Non.
Quand on s’intéresse à l’évolution de la dette publique, qu’on l'exprime d'ailleurs en pourcentage de la création de richesse nationale, le PIB, tant les chiffres absolus sont effarants, on ne peut pas circonscrire l’analyse à un présent immédiat.
Cette dette publique est l’héritage des Trente Glorieuses, ces trois décennies d'après-guerre caractérisées par un effet de rattrapage et une croissance insolente, alimentée par une démographie extraordinaire et le consumérisme.
Puis vinrent les années 70, cette décennie maudite, qui vit s’écrouler les accords monétaires d’après-guerre, les secteurs industriels et le plein emploi, avant l’entrée dans le néolibéralisme des années 80.
C’est à ce moment charnière que tous, collectivement, nous avons choisi d’endetter la collectivité au bénéfice de nos prospérités individuelles.
Nous n’avions pas voulu prévoir le coût du vieillissement de la population, les aléas de la conjoncture, les contingences des événements.
Et chaque fois, l’État s’est substitué à l’épargne, à un point tel que pendant dix ans, après la crise de 2008, il a fallu demander à la BCE de refinancer les États, c’est-à-dire de solder le coût de l'État social, par une impression de monnaie ex nihilo.
L'endettement public va inévitablement augmenter car il va devoir absorber l’augmentation des coûts collectifs associés au vieillissement de la population, alors que la croissance va être négativement impactée par ce dernier.

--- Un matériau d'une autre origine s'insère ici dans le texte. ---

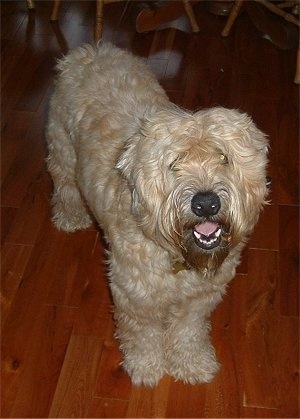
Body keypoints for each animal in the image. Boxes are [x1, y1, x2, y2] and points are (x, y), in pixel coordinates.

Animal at [46, 41, 270, 388]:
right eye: (174, 163)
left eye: (223, 157)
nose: (206, 204)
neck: (178, 259)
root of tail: (90, 50)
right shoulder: (135, 296)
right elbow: (143, 334)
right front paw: (146, 366)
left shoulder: (201, 296)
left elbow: (189, 330)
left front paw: (193, 363)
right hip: (63, 152)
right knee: (66, 186)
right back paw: (71, 218)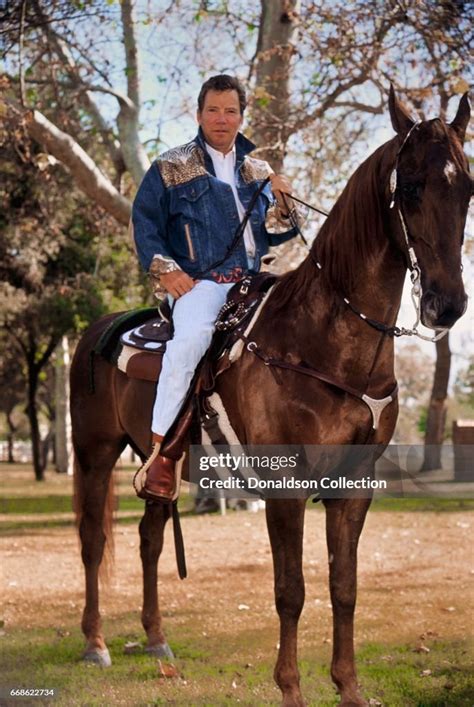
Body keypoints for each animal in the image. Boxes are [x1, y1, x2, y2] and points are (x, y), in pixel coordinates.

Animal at [70, 90, 470, 707]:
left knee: (149, 538)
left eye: (468, 188)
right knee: (94, 541)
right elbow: (292, 590)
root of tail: (99, 331)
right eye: (411, 187)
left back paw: (157, 639)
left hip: (159, 462)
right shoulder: (286, 487)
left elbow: (344, 586)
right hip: (94, 453)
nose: (446, 304)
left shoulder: (354, 486)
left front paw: (348, 687)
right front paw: (291, 688)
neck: (324, 338)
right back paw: (95, 644)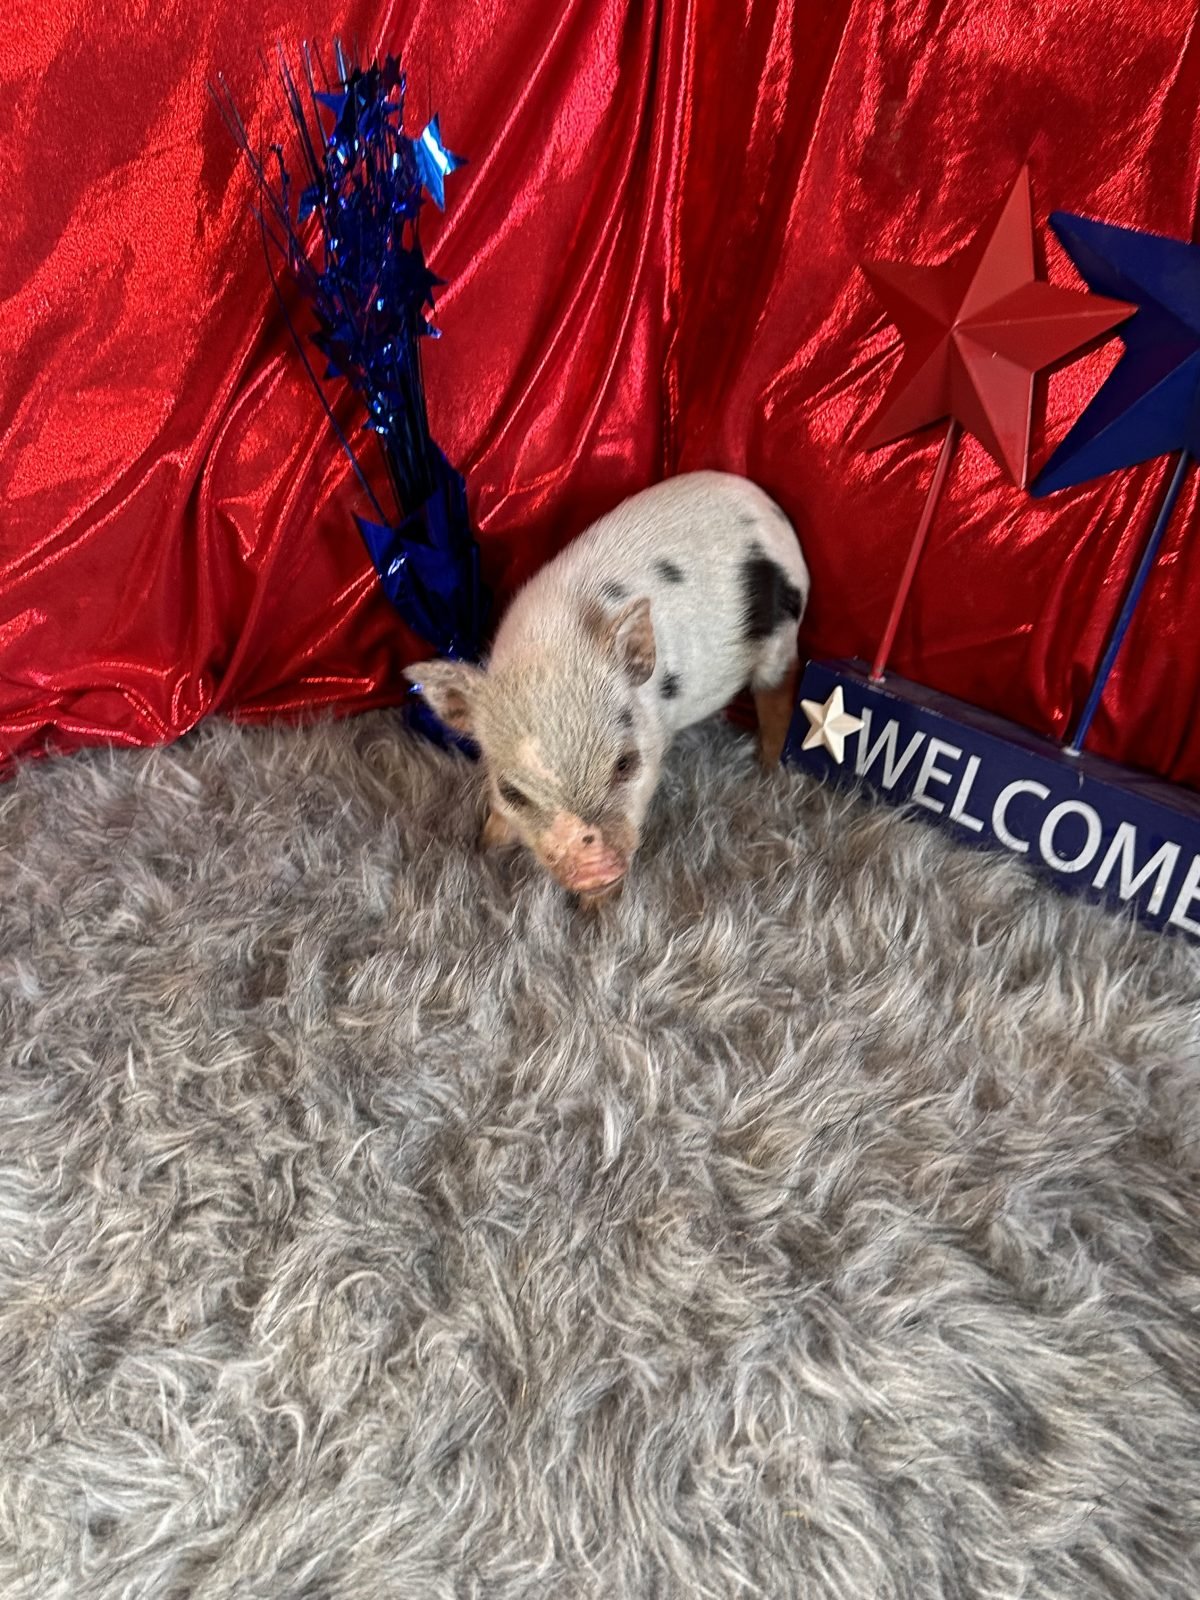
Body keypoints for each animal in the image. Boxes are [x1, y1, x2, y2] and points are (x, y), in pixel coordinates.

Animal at [404, 471, 809, 905]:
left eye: (625, 763)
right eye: (511, 791)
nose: (591, 869)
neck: (549, 646)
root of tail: (768, 506)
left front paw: (595, 910)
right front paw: (485, 845)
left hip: (782, 638)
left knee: (778, 692)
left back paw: (768, 768)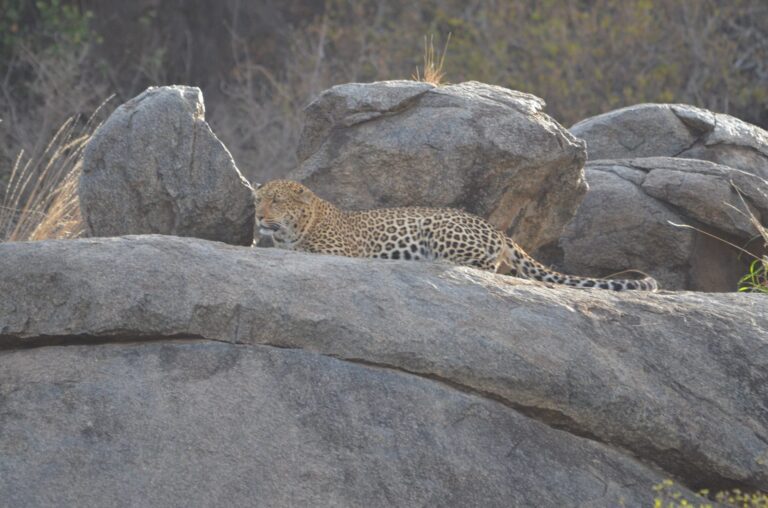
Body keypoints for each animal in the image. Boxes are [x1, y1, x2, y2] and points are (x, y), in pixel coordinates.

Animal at [253, 179, 658, 291]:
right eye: (258, 199)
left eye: (275, 200)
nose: (257, 215)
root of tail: (495, 228)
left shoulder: (341, 251)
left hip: (441, 228)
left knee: (489, 265)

L’épargne bancaire et les réserves d’assurances seront canalisées vers le financement de l’État, au détriment des épargnants et des assurés.
Et finalement, on en arrivera à une conviction que j’ai acquise depuis 15 ans : la dette publique est une immense redistribution, une sécurité sociale au-dessus de la sécurité sociale. C’est un lien collectif, intergénérationnel qui assure une certaine cohésion sociale entre le capital et le travail.
Et c’est, contrairement à ce que j’ai pu affirmer il y a une dizaine d’années, beaucoup moins grave qu’on ne le pense.
D’ailleurs Karl Marx assimilait la dette publique à …un capital fictif.